With Arkham City, audio director Nick Arundel and veteran composer Ron Fish once again to compose for a Batman game. The sequel to Arkham Asylum, the game takes place in a section of Gotham City that has been holed off and converted into a sector for the criminals to roam free. Batman obviously has objections and so infiltrates Arkham City to figure out who the true mastermind is. The first game unfortunately never got an album release, but the sequel received both an instrumental score and licensed album release, courtesy of Warner Bros.'s digital record label. This review refers to the instrumental score.
The "Arkham City Main Theme" opens the soundtrack in a momentous way. The introduction immediately immerses listeners with tense electronics and deep strings, reminiscent of the approach that Hans Zimmer and James Newton Howard adopted on The Dark Knight. The samples are top-notch throughout and are blended with performances to yield a truly immersive sound. Arundel introduces a moody melody on chorus half a minute in, yielding a sound more akin to Danny Elfman and Shirley Walker's Batman score. However, it's the orchestral tutti at the climax of the theme that brings the most satisfying moments of the entire composition and declares to gamers that they're in for an epic ride.

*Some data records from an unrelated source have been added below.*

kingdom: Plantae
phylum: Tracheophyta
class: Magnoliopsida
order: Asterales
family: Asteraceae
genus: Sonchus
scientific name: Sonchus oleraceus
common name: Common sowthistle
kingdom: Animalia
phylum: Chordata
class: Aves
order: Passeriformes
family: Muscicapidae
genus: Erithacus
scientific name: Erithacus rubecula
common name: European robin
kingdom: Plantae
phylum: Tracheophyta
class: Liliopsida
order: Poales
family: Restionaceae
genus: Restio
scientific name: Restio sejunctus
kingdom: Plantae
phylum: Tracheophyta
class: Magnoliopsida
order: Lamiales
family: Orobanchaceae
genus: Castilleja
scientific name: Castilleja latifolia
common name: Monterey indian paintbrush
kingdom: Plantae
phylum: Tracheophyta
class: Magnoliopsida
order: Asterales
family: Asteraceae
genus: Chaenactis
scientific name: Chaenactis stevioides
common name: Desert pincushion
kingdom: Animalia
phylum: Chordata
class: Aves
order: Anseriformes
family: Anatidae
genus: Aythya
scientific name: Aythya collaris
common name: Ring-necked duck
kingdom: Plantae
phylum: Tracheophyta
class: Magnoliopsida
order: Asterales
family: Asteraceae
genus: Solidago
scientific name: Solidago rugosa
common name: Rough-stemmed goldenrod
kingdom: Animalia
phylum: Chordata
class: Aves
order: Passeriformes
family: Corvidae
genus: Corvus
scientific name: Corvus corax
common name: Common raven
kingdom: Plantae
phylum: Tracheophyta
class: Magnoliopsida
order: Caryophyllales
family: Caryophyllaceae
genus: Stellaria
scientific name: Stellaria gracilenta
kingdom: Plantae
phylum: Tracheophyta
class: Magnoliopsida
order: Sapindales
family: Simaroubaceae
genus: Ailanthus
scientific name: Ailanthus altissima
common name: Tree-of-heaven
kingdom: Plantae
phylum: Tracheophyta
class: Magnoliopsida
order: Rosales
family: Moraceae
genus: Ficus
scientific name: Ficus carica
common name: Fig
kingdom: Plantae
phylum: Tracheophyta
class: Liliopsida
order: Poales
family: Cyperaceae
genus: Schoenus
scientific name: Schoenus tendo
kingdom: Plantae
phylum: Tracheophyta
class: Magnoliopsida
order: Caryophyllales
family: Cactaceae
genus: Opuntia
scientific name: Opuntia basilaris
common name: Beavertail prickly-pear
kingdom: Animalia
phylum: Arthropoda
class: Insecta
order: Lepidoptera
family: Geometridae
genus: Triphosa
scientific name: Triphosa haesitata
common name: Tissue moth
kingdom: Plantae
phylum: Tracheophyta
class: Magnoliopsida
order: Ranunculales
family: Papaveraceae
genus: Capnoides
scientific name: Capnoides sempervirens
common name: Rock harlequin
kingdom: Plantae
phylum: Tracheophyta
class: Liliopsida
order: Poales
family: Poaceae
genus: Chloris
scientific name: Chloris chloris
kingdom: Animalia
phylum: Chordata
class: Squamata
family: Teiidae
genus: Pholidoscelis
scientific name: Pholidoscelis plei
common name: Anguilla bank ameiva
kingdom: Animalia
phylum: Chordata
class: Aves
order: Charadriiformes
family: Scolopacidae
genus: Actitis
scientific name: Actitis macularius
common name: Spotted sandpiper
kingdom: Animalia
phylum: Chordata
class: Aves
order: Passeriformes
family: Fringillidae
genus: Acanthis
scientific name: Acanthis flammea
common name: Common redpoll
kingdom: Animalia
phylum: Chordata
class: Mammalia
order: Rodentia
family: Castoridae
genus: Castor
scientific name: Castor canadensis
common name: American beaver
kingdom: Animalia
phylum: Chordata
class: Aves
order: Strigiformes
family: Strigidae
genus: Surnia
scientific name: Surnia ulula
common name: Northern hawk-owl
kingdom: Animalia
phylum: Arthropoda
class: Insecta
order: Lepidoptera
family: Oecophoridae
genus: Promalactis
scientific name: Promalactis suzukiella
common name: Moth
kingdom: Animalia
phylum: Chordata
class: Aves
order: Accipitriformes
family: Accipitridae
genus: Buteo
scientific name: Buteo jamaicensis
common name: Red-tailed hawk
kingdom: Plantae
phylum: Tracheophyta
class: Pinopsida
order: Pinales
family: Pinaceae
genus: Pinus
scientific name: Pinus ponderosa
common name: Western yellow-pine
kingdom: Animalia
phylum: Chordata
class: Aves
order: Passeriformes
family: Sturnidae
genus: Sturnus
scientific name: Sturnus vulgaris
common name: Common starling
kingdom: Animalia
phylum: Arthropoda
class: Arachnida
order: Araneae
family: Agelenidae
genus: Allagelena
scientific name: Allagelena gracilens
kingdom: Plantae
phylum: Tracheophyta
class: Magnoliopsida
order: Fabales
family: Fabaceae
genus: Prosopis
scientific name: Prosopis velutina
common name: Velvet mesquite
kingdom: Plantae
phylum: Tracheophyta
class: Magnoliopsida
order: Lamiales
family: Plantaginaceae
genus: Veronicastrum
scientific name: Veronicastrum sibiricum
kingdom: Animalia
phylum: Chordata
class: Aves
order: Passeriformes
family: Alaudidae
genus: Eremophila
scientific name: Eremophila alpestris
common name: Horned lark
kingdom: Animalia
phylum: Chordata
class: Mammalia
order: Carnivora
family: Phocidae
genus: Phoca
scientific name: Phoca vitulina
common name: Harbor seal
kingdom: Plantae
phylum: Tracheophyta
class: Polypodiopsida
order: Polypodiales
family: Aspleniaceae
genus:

Batman has always been a creature of the dark observing his prey before striking and, as a result, has a dual sinister yet triumphant character. To portray this, most tracks on the score have a very slow buildup and the melody doesn't kick in until halfway. They slowly and desperately start with melancholic and resolute instruments, such as brass, and then evolve into brighter and triumphant string melodies. The perfect example of this would be "A Monument to Your Failure", one of just a few compositions by Ron Fish feature in the soundtrack release. Other tracks reminiscent of Walker and Elfman's work is "Sorry Boy's", with its playful yet menacing melodies and piercing horror influences, and "I Think You Should Do As He Says" with its gothic choral parts. But these pieces certainly aren't linear and once again emphasise that, no matter how much he gets roughed around, Batman always finds a way to triumph over evil.
There are certainly plenty of parallels with Hans Zimmer's work on the film series. The string buildups that characterise "Refusal Will Not Be Tolerated" and "I Know What You Guys Are Thinking" capture the ambience of a dark, desperate metropolis. They are certainly minimalistic in composition, but enormous in their scope, in part thanks to excellent implementation. To individualise the villains of Arkham City, "It Was the Joker" is a varied and modern orchestration dominated by an unpredictable melody befitting the Joker, while the climax of "Call Him Off" is equally unusual with its eerie fiddle ostinati and shifting string suspensions.
Although the soundtrack is filled with slow-building melodies, there are some impressive action tracks that capture a different aspect of Batman. "I'ts Initiation Time" is one such track, using threatening brass and sinister percussion to keep the players on their feet. The bright melodies that can be heard occasionally on "I Think You Should Do As He Says" have an exciting effect too and ensure the scenes it is used in feel more iconic. These action tracks don't really incorporate modern electronics and instead take the approach of classic orchestral setpieces. That works well with Batman in every sense, keeping him a revolutionary yet classic character.
Batman is known for its classic orchestral anthems too. Arundel has not forgotten about their previous work for Batman as well, as there are moments that feature the iconic brass motifs from the main theme of Arkham Asylum. Tracks like "Wham. Gotcha!", "It's Initiation Time", and "What's He Doing Here" loosely reference the motifs, but surely build an important connection. The soundtrack concludes with the soft but mysterious sounds of "It's Not Even Breakfast", a collaboration between Fish and Arundel. While it hints that more is to come from the franchise, it's not as satisfying as the big epic credits rolls of the movie soundtracks.
This soundtrack is a must-have for followers of the Batman series of film soundtracks. With its epic orchestrations and gothic melodies, much of the soundtrack is reminiscent of Elfman and Walker's classic scores for the series. Yet the electro-orchestral soundscapes and motif-driven buildups are more akin to Zimmer and Howard's scores. It therefore offers the best of both worlds, while having a few individual touches. I would recommend every Batman fan to give this soundtrack a listen, as it's of comparable style and quality to the film scores.